SUPPLIED DATA -
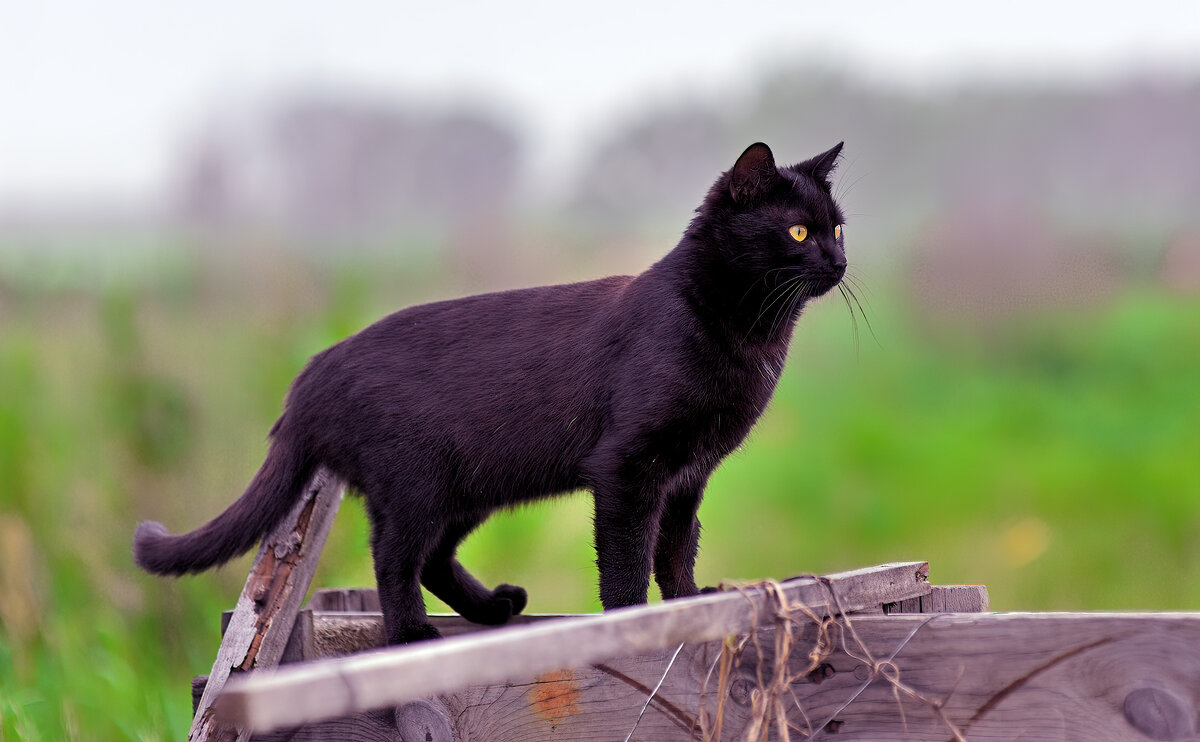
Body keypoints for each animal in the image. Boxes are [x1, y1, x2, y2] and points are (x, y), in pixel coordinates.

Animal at [136, 139, 849, 643]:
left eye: (838, 227)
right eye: (798, 231)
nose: (840, 261)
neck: (749, 338)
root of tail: (312, 372)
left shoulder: (688, 475)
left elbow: (677, 546)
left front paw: (691, 603)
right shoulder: (628, 466)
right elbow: (626, 554)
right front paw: (631, 619)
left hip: (469, 485)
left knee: (431, 559)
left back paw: (493, 609)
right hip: (414, 483)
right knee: (394, 557)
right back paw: (412, 634)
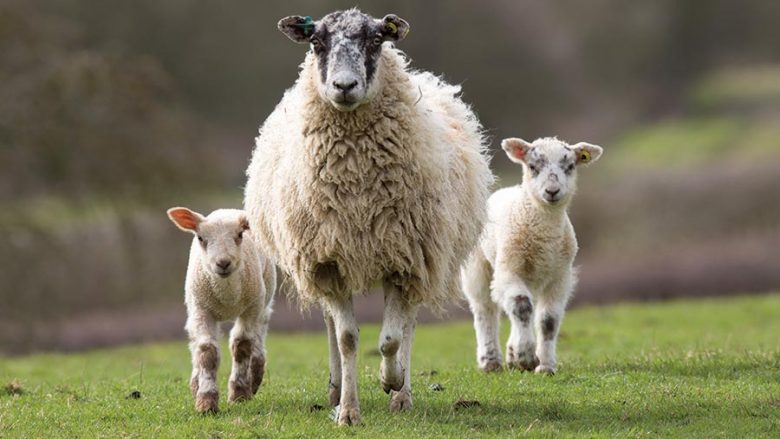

TASK DESCRIPTION - If an entry contains a picture, omit it; restate everything else word for word.

YOUR RESPONSE -
Body keypoints for each animal in the image. Boxes are [x1, y1, x2, y2] and points are (x, y), in pixel coordinates.

Animal at [136, 139, 849, 643]:
left eye: (838, 227)
right eye: (798, 231)
nose: (840, 261)
neck: (749, 338)
root of tail: (312, 372)
left shoulder: (688, 475)
left elbow: (677, 546)
left front paw: (691, 603)
right shoulder: (628, 466)
right elbow: (626, 554)
right front paw: (631, 619)
left hip: (469, 485)
left knee: (431, 559)
left back paw: (493, 609)
right hip: (414, 483)
right knee: (394, 557)
right back paw: (412, 634)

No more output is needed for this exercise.